## PROBLEM STATEMENT
Unless a line falls after the one with "6: (381, 43, 1.33)", retype it exactly from the records below; leave out all pictures.

Collected data:
================

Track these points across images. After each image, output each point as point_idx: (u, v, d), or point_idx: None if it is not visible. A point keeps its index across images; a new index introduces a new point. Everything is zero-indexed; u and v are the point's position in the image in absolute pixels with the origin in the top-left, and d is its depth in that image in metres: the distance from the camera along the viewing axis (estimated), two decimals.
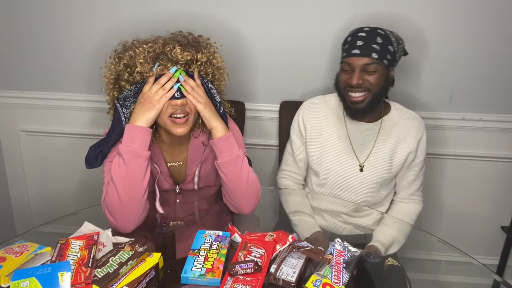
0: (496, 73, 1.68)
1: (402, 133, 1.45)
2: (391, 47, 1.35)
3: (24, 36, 1.74)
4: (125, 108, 1.28)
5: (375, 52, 1.32)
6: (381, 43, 1.33)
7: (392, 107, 1.49)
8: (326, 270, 1.01)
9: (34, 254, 1.01)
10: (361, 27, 1.39)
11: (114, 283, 0.93)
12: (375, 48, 1.32)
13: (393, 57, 1.37)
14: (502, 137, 1.78)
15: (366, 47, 1.33)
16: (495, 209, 1.89)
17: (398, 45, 1.38)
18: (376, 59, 1.32)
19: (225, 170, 1.26)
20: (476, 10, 1.57)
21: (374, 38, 1.33)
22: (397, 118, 1.47)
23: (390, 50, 1.35)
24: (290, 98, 1.74)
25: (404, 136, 1.44)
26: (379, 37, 1.33)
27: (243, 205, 1.29)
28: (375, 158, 1.45)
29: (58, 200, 2.01)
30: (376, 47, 1.32)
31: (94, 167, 1.26)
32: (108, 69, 1.28)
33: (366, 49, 1.33)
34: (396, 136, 1.45)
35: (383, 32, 1.35)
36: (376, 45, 1.32)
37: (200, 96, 1.24)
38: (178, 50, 1.21)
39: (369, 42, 1.33)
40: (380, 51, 1.33)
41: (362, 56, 1.33)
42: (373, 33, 1.35)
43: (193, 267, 1.01)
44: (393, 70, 1.41)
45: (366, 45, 1.33)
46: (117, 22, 1.66)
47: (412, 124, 1.46)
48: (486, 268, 1.17)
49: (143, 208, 1.20)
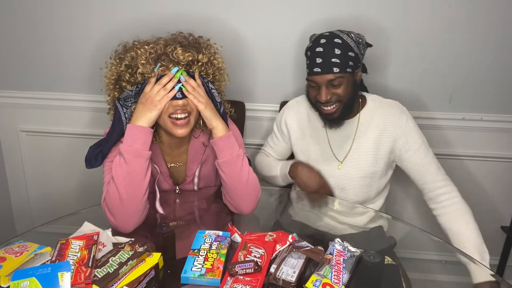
0: (496, 73, 1.68)
1: (382, 122, 1.44)
2: (351, 53, 1.33)
3: (24, 36, 1.74)
4: (125, 108, 1.28)
5: (335, 67, 1.31)
6: (340, 54, 1.31)
7: (368, 99, 1.49)
8: (326, 270, 1.01)
9: (34, 254, 1.01)
10: (319, 35, 1.37)
11: (114, 283, 0.93)
12: (335, 63, 1.31)
13: (356, 61, 1.35)
14: (502, 137, 1.78)
15: (325, 64, 1.32)
16: (495, 209, 1.89)
17: (358, 44, 1.36)
18: (338, 72, 1.32)
19: (225, 169, 1.26)
20: (476, 10, 1.57)
21: (332, 51, 1.31)
22: (374, 109, 1.46)
23: (351, 56, 1.33)
24: (290, 98, 1.74)
25: (385, 125, 1.44)
26: (336, 48, 1.31)
27: (243, 205, 1.29)
28: (355, 154, 1.46)
29: (58, 200, 2.01)
30: (335, 61, 1.31)
31: (94, 167, 1.26)
32: (109, 69, 1.28)
33: (326, 66, 1.32)
34: (376, 127, 1.45)
35: (339, 41, 1.32)
36: (335, 59, 1.31)
37: (201, 96, 1.24)
38: (179, 51, 1.21)
39: (328, 57, 1.31)
40: (341, 63, 1.31)
41: (324, 74, 1.33)
42: (330, 45, 1.32)
43: (193, 267, 1.01)
44: (359, 71, 1.41)
45: (325, 61, 1.32)
46: (117, 22, 1.66)
47: (390, 111, 1.45)
48: (486, 268, 1.17)
49: (143, 208, 1.20)
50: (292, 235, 1.14)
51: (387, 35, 1.64)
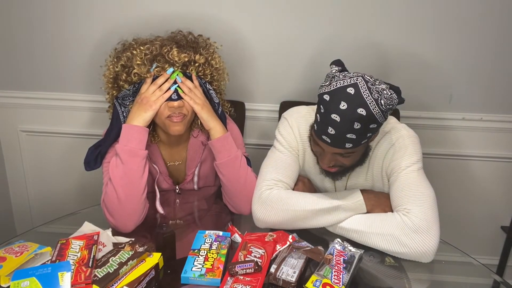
0: (496, 73, 1.68)
1: None
2: (373, 125, 1.07)
3: (24, 36, 1.74)
4: (123, 107, 1.28)
5: (349, 143, 1.07)
6: (359, 129, 1.05)
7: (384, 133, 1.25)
8: (326, 270, 1.01)
9: (34, 254, 1.01)
10: (342, 87, 1.05)
11: (114, 283, 0.93)
12: (350, 138, 1.06)
13: (375, 130, 1.11)
14: (502, 137, 1.78)
15: (338, 139, 1.06)
16: (495, 209, 1.89)
17: (385, 113, 1.08)
18: (350, 148, 1.09)
19: (224, 170, 1.26)
20: (476, 10, 1.57)
21: (350, 126, 1.04)
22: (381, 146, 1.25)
23: (372, 128, 1.07)
24: (290, 98, 1.74)
25: None
26: (357, 122, 1.04)
27: (243, 205, 1.29)
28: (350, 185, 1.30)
29: (58, 200, 2.01)
30: (351, 137, 1.05)
31: (93, 169, 1.27)
32: (107, 68, 1.29)
33: (338, 141, 1.07)
34: None
35: (363, 112, 1.03)
36: (352, 134, 1.05)
37: (198, 97, 1.24)
38: (175, 52, 1.21)
39: (343, 131, 1.05)
40: (357, 139, 1.06)
41: (333, 147, 1.09)
42: (350, 116, 1.03)
43: (193, 267, 1.01)
44: (377, 133, 1.20)
45: (338, 135, 1.06)
46: (117, 22, 1.66)
47: None
48: (486, 268, 1.17)
49: (142, 207, 1.20)
50: (292, 235, 1.15)
51: (385, 34, 1.63)
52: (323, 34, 1.64)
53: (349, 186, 1.32)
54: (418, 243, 1.09)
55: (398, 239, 1.10)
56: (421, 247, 1.09)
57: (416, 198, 1.14)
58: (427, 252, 1.09)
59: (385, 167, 1.24)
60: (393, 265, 1.12)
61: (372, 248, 1.14)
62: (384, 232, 1.12)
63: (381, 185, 1.28)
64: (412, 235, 1.09)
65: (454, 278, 1.17)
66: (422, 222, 1.10)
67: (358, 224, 1.16)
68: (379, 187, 1.28)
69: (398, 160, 1.20)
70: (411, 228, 1.10)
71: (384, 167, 1.25)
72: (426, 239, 1.09)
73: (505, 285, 1.11)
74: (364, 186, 1.29)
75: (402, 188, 1.17)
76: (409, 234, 1.10)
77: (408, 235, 1.10)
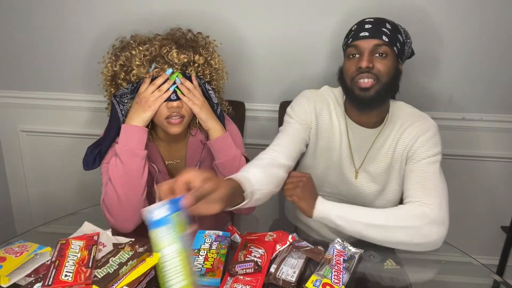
0: (496, 73, 1.68)
1: None
2: (400, 37, 1.25)
3: (23, 36, 1.74)
4: (122, 105, 1.28)
5: (385, 35, 1.21)
6: (391, 29, 1.23)
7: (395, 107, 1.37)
8: (326, 270, 1.01)
9: (34, 254, 1.01)
10: (366, 18, 1.28)
11: (114, 283, 0.93)
12: (385, 32, 1.21)
13: (402, 48, 1.26)
14: (502, 137, 1.78)
15: (375, 30, 1.21)
16: (495, 209, 1.89)
17: (406, 38, 1.29)
18: (386, 41, 1.21)
19: (223, 170, 1.26)
20: (476, 10, 1.57)
21: (383, 24, 1.23)
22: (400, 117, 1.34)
23: (400, 39, 1.25)
24: (290, 98, 1.73)
25: None
26: (388, 24, 1.24)
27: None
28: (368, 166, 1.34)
29: (58, 200, 2.01)
30: (386, 31, 1.22)
31: (91, 169, 1.26)
32: (105, 66, 1.28)
33: (376, 32, 1.21)
34: None
35: (391, 22, 1.26)
36: (386, 29, 1.22)
37: (197, 98, 1.24)
38: (174, 54, 1.20)
39: (379, 26, 1.22)
40: (391, 36, 1.22)
41: (372, 38, 1.21)
42: (381, 20, 1.25)
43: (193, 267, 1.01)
44: (401, 65, 1.30)
45: (375, 28, 1.22)
46: (117, 21, 1.65)
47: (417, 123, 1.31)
48: (486, 268, 1.17)
49: (142, 207, 1.20)
50: (292, 235, 1.15)
51: None
52: (324, 34, 1.64)
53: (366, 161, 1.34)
54: (436, 234, 1.13)
55: (419, 230, 1.13)
56: (437, 237, 1.13)
57: (434, 191, 1.20)
58: (439, 242, 1.14)
59: (409, 147, 1.29)
60: (393, 268, 1.11)
61: (372, 248, 1.14)
62: (406, 224, 1.13)
63: (397, 169, 1.31)
64: (431, 225, 1.13)
65: (454, 278, 1.18)
66: (441, 214, 1.15)
67: (377, 219, 1.15)
68: (392, 170, 1.32)
69: (425, 147, 1.28)
70: (431, 219, 1.13)
71: (409, 147, 1.30)
72: (441, 230, 1.13)
73: (505, 285, 1.11)
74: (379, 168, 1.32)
75: (424, 177, 1.24)
76: (429, 225, 1.13)
77: (428, 225, 1.13)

================

## ANSWER SPACE
Track these points across images. After each image, output each point as point_idx: (u, v, d), or point_idx: None if it is not visible. A point keeps its index across images; a new index introduces a new point. Everything is zero-indexed; u and v are the point's position in the image in absolute pixels with the origin in the top-left, and d is its depth in that image in metres: the distance from the camera along the viewing axis (estimated), two decimals.
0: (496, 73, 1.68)
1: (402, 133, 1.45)
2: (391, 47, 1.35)
3: (24, 36, 1.74)
4: (125, 108, 1.28)
5: (375, 52, 1.32)
6: (381, 43, 1.33)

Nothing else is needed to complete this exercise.